_What is being asked_: Find every line below where the word "feTurbulence" occurs. Then say how many there are, giving only the number.

_Available data_:
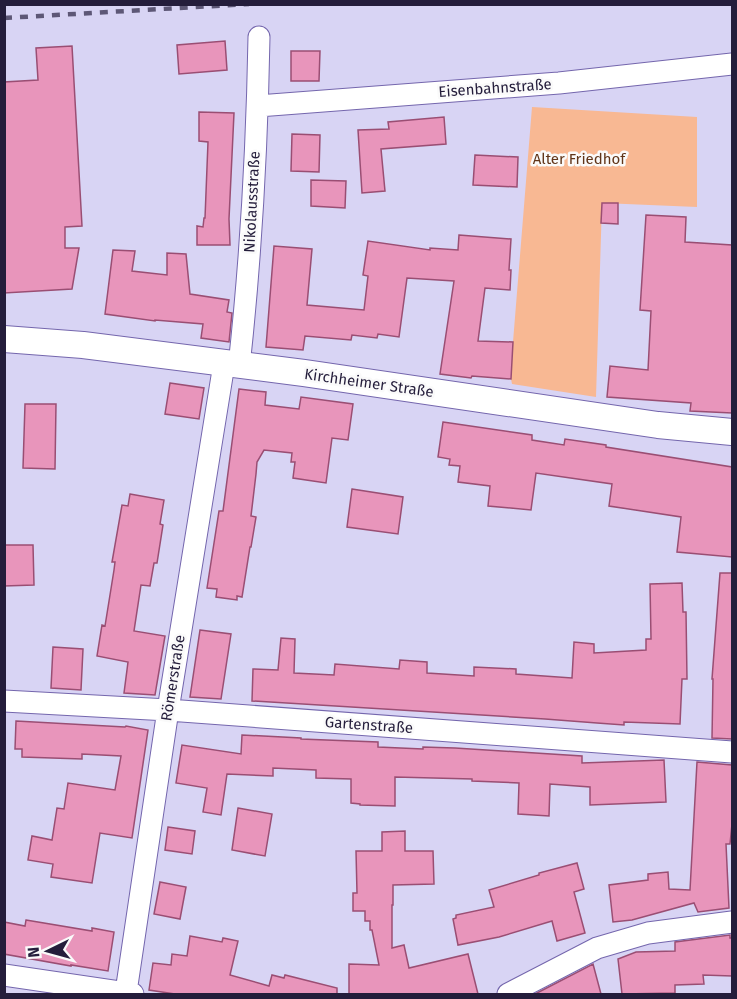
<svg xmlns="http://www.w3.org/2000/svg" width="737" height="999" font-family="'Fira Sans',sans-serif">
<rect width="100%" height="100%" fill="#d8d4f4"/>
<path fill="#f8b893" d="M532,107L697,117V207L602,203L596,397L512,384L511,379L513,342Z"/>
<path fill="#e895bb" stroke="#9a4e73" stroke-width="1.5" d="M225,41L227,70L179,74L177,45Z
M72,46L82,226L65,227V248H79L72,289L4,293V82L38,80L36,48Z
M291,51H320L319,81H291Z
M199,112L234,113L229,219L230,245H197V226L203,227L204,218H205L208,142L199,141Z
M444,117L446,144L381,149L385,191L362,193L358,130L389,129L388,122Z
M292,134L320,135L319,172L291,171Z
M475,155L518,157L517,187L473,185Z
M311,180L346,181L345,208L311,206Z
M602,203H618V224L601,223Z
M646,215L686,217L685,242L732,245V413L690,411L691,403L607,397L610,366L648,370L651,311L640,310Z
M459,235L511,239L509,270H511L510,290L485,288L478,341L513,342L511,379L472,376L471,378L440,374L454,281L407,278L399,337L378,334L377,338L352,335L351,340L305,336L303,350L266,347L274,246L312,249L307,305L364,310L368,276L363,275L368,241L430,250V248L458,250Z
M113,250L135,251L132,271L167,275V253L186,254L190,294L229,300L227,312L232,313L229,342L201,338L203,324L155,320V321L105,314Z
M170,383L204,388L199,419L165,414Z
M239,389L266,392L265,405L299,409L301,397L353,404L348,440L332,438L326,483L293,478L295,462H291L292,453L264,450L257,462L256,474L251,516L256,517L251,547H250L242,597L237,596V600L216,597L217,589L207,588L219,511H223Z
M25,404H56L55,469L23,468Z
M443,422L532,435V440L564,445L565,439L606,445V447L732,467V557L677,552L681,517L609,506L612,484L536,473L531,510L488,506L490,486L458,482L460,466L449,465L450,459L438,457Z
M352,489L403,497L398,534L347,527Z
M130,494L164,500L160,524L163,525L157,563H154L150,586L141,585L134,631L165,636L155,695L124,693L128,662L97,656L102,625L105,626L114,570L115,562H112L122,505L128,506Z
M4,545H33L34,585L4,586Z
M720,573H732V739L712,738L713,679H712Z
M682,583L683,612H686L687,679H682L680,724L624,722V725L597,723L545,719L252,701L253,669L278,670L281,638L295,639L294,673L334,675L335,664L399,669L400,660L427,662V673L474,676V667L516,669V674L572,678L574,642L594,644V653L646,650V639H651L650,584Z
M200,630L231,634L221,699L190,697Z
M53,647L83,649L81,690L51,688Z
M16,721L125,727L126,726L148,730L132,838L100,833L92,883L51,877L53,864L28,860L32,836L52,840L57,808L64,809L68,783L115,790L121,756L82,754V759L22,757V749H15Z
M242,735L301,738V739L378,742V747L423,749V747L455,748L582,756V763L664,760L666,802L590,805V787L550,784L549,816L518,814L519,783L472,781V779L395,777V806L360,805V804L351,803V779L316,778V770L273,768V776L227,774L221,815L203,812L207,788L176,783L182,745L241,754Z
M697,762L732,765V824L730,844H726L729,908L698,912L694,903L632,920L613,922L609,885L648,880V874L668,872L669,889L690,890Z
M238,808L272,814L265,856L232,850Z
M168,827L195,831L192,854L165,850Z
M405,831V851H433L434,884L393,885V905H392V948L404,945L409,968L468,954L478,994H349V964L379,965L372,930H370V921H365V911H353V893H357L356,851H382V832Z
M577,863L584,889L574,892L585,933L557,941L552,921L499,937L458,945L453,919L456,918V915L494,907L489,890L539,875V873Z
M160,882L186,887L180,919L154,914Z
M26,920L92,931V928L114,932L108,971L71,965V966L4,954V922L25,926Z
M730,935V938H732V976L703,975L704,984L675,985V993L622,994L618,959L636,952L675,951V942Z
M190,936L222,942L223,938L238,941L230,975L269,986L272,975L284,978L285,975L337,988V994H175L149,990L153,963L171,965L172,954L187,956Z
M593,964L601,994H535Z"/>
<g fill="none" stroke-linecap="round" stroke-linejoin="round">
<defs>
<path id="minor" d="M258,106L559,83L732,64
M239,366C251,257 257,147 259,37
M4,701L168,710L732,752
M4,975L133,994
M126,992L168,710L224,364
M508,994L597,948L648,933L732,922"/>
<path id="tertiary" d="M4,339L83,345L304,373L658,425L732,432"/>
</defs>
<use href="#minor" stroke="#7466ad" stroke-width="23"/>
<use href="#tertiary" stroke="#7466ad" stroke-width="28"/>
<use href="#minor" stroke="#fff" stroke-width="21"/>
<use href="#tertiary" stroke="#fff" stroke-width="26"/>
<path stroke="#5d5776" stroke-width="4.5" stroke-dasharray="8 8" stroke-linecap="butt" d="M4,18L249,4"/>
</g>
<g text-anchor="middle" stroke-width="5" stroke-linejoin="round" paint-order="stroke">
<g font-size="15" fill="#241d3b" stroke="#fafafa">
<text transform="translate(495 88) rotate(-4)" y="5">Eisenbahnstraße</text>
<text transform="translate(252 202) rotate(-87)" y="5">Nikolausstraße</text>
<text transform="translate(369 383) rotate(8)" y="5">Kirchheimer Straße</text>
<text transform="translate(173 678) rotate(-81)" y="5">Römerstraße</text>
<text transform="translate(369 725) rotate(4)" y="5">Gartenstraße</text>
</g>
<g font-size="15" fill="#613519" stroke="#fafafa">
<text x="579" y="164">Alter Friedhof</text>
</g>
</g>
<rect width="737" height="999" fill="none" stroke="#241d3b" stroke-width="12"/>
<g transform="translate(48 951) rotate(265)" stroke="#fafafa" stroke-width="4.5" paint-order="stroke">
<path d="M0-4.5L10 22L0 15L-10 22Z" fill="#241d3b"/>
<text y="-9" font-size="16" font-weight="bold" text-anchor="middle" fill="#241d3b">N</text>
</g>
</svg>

* * *

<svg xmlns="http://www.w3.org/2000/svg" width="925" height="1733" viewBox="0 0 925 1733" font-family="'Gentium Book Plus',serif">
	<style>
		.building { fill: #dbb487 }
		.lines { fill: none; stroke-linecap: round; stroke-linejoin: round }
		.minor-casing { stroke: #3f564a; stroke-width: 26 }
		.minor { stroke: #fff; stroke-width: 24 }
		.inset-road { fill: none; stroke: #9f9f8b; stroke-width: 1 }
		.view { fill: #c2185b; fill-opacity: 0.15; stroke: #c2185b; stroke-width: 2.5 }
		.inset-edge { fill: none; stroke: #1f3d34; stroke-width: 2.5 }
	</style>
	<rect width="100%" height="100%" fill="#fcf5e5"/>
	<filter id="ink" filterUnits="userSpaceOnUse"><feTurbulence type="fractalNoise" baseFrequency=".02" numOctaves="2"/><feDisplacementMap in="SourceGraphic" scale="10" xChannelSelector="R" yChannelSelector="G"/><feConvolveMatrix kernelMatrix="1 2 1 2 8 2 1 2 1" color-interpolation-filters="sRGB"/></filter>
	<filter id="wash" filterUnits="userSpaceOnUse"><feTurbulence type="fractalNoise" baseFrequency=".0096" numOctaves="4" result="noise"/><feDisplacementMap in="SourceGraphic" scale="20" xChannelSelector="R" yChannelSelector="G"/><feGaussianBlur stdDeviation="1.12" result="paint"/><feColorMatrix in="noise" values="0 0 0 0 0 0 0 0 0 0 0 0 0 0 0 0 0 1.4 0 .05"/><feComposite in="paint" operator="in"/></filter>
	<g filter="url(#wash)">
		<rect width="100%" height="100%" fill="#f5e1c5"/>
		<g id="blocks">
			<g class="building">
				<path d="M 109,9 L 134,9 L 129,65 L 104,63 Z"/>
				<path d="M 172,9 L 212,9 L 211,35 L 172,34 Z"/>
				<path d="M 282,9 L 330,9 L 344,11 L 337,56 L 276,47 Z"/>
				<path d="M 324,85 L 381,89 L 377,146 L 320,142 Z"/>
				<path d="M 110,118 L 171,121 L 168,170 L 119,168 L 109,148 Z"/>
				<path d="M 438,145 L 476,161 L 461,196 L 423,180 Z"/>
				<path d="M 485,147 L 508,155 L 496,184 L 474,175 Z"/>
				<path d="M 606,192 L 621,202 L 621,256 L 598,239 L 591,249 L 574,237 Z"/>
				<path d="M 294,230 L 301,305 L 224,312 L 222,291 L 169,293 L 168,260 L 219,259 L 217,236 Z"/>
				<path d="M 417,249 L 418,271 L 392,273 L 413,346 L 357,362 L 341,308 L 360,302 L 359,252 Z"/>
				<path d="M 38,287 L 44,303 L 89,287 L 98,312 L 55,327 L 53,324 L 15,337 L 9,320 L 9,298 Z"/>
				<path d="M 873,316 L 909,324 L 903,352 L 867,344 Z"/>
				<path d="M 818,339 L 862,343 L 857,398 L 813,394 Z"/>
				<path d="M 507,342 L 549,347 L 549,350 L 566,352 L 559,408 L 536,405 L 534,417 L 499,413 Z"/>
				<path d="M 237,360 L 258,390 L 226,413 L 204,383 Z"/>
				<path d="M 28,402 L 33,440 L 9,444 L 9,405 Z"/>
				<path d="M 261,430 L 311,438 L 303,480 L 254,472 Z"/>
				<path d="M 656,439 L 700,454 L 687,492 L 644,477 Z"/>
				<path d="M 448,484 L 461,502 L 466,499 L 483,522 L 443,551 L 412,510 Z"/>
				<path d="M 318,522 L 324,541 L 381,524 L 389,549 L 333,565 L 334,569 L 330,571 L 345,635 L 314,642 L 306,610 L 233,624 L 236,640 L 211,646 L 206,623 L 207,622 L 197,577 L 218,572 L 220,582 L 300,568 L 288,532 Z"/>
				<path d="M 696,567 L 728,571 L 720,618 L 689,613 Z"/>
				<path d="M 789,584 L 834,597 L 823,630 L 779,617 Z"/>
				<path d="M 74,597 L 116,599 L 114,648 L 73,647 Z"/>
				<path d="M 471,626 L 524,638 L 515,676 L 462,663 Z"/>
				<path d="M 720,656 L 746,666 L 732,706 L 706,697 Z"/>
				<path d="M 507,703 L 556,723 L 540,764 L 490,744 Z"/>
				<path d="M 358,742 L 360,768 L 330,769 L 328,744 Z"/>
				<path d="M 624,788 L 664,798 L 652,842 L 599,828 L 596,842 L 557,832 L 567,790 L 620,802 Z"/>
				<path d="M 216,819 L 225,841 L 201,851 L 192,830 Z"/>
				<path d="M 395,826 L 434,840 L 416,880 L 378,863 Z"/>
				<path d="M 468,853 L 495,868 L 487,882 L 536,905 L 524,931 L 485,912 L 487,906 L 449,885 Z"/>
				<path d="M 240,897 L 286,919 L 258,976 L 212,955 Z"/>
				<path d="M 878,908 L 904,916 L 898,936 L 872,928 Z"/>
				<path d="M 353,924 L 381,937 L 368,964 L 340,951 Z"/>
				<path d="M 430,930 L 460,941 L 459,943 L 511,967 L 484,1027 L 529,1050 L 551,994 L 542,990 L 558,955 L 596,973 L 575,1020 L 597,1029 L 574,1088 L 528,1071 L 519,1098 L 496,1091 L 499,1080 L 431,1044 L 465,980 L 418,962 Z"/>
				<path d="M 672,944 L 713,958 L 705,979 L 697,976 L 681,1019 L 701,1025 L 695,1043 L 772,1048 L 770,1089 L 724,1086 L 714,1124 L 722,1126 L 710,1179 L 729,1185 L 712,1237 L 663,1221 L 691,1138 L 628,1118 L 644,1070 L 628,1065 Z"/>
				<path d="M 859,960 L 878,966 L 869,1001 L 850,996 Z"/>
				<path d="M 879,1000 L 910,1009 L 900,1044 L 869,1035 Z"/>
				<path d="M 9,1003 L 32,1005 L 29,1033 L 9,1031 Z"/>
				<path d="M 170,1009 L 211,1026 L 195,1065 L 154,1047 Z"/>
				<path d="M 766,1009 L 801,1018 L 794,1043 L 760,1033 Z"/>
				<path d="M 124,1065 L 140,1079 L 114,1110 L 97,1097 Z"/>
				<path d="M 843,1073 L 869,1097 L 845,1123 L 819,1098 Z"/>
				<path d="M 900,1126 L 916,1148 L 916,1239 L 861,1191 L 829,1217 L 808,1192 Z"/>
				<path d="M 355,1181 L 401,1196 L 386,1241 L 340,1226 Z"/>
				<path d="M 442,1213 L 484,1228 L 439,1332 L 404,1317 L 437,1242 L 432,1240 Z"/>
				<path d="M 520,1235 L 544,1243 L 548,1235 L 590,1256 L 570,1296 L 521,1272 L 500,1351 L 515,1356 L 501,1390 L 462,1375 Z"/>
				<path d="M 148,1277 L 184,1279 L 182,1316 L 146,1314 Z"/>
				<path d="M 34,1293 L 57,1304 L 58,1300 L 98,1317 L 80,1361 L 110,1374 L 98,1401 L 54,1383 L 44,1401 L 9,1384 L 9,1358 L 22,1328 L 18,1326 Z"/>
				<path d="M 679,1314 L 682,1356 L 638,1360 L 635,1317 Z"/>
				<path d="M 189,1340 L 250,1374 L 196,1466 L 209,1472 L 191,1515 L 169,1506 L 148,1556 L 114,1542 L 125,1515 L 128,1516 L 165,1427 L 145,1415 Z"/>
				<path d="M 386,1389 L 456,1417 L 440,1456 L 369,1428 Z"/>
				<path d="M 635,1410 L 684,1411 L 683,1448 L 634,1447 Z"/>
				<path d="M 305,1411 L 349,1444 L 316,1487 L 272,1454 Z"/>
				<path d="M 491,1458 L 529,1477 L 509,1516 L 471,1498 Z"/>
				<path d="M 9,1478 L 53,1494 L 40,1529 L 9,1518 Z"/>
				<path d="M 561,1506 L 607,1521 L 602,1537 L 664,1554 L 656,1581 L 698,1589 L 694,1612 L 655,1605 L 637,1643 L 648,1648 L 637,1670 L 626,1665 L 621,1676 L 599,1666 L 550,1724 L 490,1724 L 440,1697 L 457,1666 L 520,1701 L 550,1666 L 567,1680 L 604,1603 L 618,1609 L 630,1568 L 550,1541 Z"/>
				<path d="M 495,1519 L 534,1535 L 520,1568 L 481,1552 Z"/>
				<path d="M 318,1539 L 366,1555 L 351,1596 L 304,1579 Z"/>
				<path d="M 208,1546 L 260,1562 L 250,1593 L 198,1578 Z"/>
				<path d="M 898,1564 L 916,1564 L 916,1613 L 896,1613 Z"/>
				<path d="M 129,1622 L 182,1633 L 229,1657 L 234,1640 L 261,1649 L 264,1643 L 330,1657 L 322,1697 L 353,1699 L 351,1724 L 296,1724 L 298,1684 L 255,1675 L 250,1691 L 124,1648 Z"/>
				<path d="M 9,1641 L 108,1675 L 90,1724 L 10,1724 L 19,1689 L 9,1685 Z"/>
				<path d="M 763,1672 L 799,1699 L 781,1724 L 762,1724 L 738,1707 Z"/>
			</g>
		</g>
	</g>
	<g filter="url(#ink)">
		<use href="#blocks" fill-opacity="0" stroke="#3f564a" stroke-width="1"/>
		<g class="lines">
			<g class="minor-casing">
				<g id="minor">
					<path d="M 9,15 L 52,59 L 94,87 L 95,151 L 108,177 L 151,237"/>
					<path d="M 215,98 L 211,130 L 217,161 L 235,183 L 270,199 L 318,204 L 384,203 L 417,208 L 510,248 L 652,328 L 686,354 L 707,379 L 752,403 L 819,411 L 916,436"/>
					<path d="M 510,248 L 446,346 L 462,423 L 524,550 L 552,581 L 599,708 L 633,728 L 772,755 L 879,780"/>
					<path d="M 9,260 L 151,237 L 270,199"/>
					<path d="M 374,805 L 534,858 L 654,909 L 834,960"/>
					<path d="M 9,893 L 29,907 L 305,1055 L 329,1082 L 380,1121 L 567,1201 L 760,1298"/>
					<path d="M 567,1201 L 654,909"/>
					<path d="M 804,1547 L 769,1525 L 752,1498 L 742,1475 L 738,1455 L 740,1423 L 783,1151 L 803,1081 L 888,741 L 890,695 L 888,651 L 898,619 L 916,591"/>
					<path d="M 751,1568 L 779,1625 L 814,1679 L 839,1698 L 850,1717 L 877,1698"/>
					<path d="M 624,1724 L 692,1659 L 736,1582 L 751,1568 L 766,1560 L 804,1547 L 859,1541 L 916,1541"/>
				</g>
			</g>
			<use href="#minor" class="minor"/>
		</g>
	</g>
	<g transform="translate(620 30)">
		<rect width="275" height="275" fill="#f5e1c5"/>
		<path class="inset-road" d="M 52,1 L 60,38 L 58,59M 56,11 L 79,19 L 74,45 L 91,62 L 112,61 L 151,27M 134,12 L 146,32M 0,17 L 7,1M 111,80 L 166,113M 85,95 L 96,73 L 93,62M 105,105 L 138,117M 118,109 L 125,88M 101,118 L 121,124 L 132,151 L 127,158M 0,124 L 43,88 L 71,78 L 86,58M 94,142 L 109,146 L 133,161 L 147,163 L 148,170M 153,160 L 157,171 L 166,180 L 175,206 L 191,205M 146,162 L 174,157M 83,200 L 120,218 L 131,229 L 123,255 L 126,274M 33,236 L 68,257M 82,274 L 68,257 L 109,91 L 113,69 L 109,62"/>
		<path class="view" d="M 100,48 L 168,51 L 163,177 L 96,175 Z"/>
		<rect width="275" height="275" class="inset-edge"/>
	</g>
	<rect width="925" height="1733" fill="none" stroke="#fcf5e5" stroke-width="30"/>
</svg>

_Reply_: 2